Microsoft has formally confirmed it is working on a patch for a Defender zero-day vulnerability codenamed RoguePlanet, now tracked as CVE-2026-50656 with a CVSS score of 7.8.
The company described the flaw as a privilege escalation vulnerability within the Microsoft Malware Protection Engine.
“Microsoft is aware of an elevation of privilege in the Microsoft Malware Protection Engine in Microsoft Defender, publicly referred to as ‘RoguePlanet,’” the company said. “We are working to provide a high-quality security update that addresses this vulnerability.”
The disclosure follows roughly a week after security researcher Chaotic Eclipse, also known online as Nightmare-Eclipse, released a proof-of-concept exploit for RoguePlanet. The researcher described the vulnerability as a race condition, a flaw that depends on precise timing between system processes, that grants attackers a shell with SYSTEM-level privileges, the highest level of access on a Windows machine.

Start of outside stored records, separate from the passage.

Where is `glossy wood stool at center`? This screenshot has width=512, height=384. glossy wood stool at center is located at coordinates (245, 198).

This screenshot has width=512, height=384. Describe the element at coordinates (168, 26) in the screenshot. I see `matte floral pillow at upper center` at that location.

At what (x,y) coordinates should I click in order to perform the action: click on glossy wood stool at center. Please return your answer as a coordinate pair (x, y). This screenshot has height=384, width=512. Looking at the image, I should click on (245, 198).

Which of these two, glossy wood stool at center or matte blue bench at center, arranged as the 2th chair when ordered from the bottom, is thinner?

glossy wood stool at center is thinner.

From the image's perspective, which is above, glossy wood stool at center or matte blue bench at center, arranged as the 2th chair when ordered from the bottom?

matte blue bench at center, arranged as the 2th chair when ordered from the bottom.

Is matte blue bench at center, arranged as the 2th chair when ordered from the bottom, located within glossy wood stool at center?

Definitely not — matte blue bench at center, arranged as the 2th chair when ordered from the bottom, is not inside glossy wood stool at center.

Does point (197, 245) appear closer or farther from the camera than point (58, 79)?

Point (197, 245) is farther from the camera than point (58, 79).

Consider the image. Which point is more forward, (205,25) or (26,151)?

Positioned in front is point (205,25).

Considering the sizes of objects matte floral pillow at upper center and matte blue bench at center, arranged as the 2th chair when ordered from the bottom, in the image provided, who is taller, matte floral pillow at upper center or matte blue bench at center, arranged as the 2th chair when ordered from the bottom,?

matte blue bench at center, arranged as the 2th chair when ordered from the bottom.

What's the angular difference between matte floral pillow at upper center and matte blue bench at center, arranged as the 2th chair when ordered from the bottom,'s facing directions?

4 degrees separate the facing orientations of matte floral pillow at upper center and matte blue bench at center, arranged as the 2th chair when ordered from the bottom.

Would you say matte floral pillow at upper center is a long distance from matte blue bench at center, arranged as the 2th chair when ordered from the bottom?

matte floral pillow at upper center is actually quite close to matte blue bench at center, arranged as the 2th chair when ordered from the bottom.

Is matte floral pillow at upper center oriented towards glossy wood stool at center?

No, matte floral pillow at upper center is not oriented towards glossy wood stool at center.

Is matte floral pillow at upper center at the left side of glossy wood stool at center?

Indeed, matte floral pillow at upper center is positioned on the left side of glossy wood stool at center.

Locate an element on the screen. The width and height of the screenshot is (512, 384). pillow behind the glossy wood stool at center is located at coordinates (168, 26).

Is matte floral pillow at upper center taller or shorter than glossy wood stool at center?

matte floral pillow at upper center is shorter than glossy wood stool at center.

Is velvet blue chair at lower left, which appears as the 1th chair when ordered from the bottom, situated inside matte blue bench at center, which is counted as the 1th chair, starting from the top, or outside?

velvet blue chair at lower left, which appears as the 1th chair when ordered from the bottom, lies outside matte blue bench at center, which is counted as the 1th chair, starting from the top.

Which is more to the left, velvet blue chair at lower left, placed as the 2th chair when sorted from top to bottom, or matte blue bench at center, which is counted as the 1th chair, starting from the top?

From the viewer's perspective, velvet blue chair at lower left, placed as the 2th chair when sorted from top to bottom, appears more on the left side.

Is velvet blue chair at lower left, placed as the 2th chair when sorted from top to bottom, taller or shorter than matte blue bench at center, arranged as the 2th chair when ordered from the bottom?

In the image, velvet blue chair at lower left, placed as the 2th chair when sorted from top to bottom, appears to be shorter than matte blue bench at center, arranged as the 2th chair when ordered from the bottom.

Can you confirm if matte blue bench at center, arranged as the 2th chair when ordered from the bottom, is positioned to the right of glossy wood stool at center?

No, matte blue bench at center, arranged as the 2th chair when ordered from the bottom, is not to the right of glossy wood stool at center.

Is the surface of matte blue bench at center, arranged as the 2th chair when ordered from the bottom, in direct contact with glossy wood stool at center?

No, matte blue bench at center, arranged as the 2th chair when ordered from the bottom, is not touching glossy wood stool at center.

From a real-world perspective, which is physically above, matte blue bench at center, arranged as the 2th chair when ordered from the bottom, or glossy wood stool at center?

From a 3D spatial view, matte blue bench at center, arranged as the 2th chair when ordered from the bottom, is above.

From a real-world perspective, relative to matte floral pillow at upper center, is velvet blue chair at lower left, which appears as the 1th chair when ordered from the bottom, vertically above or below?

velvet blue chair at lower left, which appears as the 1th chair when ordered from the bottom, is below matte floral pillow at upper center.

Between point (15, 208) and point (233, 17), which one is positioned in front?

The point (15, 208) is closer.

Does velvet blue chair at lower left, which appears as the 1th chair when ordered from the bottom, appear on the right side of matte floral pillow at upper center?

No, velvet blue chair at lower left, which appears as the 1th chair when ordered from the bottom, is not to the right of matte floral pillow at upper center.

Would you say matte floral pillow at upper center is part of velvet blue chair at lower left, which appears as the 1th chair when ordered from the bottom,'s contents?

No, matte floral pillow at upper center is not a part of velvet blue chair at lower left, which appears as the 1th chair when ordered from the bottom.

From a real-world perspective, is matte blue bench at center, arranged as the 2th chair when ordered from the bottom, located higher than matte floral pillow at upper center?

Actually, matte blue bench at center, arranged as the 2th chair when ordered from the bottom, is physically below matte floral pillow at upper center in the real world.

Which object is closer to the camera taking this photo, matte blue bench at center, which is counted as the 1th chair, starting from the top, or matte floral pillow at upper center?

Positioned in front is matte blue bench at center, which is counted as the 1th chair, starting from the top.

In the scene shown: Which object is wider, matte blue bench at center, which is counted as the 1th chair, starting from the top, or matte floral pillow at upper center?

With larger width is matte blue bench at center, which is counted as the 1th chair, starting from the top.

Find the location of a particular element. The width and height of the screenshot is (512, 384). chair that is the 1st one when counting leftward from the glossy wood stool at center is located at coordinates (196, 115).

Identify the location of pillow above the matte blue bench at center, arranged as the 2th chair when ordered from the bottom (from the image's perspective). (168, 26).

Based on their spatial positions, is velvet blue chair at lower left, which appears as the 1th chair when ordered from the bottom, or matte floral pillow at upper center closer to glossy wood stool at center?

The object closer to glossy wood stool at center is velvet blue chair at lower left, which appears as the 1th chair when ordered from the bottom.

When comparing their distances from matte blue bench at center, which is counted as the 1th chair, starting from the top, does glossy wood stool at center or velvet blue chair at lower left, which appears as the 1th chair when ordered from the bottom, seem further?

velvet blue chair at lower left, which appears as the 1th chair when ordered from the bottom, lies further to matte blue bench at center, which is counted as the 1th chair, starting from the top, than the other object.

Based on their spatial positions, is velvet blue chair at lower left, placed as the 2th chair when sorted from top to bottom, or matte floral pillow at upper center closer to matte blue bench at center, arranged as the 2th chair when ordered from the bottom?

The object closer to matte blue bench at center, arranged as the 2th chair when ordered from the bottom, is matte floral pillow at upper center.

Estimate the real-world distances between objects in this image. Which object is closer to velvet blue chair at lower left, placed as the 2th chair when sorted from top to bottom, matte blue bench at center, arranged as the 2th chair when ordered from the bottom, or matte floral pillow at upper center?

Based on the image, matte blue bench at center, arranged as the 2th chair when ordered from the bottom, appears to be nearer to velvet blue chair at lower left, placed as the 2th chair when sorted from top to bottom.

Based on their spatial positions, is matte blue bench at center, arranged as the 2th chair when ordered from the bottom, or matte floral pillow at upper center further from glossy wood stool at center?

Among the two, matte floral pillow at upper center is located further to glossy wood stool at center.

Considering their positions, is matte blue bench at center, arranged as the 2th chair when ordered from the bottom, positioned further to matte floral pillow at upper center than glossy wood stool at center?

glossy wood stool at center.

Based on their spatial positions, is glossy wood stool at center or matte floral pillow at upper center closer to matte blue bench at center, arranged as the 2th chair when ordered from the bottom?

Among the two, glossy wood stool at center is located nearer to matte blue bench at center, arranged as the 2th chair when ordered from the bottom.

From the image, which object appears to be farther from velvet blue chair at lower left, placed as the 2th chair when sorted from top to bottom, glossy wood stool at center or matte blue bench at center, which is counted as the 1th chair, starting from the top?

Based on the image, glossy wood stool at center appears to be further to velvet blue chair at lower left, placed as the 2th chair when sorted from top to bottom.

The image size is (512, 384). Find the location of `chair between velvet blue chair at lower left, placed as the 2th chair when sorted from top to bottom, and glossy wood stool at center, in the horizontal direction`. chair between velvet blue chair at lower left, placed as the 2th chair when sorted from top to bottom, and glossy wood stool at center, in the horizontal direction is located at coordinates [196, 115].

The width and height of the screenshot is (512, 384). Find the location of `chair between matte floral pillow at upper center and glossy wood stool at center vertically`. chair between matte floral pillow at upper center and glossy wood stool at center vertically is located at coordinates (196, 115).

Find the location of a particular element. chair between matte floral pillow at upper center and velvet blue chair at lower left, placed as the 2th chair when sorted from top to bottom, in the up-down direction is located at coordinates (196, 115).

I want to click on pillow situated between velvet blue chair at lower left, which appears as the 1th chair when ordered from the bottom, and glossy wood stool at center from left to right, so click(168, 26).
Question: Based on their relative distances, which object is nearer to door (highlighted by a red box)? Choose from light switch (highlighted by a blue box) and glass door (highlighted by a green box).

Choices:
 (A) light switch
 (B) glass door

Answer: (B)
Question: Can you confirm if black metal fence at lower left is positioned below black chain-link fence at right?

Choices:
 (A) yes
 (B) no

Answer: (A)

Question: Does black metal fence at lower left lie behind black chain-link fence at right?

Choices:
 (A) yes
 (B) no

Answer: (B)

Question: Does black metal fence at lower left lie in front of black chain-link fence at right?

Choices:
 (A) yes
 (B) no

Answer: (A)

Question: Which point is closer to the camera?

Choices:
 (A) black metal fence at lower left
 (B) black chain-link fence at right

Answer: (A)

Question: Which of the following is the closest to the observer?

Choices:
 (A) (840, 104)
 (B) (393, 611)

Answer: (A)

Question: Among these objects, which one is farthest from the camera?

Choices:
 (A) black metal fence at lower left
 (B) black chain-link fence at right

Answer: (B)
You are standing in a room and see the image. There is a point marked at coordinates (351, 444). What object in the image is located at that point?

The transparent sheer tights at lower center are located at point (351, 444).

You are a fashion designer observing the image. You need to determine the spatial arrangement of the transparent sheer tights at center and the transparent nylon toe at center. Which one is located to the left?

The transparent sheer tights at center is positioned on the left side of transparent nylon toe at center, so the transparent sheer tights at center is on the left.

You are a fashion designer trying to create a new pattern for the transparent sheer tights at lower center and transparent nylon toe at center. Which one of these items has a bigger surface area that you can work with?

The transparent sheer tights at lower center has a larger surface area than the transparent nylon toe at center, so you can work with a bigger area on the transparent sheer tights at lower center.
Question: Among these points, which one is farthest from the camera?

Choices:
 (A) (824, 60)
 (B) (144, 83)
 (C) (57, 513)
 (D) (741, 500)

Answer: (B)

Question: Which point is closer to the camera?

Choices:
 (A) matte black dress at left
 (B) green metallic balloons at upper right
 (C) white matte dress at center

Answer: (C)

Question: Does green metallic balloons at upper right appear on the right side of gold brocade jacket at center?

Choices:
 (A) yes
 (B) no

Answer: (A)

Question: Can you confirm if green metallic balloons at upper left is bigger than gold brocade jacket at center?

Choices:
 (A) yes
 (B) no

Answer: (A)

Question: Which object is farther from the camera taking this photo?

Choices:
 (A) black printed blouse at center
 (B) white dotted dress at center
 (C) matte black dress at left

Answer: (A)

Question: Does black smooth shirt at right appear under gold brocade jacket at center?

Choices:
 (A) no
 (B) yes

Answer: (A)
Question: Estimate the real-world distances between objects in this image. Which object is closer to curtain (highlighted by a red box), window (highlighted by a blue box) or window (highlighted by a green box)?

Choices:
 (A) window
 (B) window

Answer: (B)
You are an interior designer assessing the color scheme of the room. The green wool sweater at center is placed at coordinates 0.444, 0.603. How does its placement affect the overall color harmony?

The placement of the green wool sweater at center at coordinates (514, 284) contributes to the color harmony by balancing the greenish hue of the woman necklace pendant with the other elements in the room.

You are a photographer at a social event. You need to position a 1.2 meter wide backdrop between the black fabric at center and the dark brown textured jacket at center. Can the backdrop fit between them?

“The exploit is a race condition, so it’s a hit or miss,” the researcher noted. “I have managed to get a 100% success rate on some machines while it struggled to work on others.”
In a follow-up update shared this week, the researcher added a notable detail about the exploit’s behavior. The proof-of-concept reportedly works regardless of whether Defender’s real-time protection is switched on or off, a finding the researcher called surprising given that real-time protection is specifically designed to block this category of attack. The researcher said they believe the exploit may also work in passive mode but had not yet confirmed this.
Microsoft initially told reporters it was “actively investigating the validity and potential applicability of these claims” before issuing its formal confirmation.
RoguePlanet is the fourth Defender vulnerability disclosed by Chaotic Eclipse after BlueHammer (CVE-2026-33825), UnDefend (CVE-2026-45498), and RedSun (CVE-2026-41091), all of which have since been patched by Microsoft.